Only the lines below, from the one with "thumb cmc: (220, 152)" through the one with "middle dip: (13, 144)", are to be written out, exactly.

Saved data entries:
- - - -

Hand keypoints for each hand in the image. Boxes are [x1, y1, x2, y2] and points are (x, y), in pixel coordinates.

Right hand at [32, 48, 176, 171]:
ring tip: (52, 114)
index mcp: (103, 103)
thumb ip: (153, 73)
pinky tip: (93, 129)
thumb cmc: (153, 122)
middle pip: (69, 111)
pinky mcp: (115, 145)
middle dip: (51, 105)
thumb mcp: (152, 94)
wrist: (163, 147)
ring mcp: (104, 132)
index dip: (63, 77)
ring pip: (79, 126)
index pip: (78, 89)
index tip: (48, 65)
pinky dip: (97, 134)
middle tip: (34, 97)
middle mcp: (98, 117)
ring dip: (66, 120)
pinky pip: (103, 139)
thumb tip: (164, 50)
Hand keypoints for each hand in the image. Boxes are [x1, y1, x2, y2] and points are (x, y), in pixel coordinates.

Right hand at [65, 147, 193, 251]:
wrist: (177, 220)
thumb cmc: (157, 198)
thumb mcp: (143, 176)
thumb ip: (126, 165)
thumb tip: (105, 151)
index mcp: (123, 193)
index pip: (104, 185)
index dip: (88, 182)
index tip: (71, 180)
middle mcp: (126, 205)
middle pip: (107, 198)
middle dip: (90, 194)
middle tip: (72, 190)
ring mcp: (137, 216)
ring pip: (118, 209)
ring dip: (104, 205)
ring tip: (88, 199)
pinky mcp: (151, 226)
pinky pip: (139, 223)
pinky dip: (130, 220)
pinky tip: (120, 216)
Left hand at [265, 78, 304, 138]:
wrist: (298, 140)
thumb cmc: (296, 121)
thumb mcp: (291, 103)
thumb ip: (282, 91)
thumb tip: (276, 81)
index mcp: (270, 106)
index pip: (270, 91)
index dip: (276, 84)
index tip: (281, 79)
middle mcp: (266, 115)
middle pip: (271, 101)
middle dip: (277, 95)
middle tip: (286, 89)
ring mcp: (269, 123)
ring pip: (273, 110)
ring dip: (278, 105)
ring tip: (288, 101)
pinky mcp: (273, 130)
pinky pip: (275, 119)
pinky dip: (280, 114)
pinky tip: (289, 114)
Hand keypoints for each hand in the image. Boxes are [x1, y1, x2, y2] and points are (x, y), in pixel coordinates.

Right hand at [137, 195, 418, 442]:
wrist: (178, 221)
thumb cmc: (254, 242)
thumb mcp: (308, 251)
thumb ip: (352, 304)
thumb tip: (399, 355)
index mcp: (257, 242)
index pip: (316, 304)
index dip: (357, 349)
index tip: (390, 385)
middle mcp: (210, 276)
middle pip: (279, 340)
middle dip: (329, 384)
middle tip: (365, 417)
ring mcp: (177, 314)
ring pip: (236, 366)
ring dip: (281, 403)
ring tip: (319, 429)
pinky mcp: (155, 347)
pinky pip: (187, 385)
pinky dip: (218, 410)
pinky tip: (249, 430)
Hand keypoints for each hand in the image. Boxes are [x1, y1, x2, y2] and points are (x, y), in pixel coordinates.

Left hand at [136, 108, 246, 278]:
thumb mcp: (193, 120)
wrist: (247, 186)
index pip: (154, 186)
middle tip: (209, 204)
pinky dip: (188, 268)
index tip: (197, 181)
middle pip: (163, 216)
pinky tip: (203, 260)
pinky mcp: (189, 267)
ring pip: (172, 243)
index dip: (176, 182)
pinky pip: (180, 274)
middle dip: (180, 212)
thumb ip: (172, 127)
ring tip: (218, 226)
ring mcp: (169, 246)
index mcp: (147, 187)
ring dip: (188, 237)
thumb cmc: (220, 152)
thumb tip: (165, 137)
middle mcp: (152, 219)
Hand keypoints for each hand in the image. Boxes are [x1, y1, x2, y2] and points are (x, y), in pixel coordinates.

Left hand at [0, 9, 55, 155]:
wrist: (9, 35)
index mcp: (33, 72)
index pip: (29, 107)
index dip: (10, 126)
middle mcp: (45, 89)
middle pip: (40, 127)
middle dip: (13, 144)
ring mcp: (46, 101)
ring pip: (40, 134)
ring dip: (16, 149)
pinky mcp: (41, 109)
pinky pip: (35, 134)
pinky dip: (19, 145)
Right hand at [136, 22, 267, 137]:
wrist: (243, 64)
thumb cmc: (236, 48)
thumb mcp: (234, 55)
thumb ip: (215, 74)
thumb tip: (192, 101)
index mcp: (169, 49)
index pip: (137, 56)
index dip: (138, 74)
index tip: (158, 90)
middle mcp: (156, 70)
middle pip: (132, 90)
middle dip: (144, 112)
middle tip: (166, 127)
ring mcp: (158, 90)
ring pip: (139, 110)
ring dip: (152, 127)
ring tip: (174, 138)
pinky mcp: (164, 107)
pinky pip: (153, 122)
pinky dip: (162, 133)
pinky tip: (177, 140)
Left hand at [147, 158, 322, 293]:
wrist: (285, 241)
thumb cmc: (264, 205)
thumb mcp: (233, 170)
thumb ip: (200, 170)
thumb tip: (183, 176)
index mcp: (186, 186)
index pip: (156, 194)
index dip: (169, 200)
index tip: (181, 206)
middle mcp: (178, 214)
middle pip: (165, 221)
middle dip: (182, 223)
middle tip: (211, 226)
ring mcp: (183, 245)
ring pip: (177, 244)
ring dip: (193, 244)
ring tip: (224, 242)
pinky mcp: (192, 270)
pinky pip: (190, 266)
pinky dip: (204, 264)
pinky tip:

- - - -

WRITTEN ANSWER>
thumb cmc: (220, 152)
thumb tip: (165, 137)
middle mcp: (152, 219)
Hand keypoints for each hand in the image. Boxes are [x1, y1, x2, y2] and points are (x, y), in pixel coordinates.

Left hand at [0, 9, 55, 155]:
wrist: (9, 35)
index mcp: (33, 72)
index pip: (29, 107)
index dip: (10, 126)
middle mcp: (45, 89)
middle pip: (40, 127)
middle dip: (13, 144)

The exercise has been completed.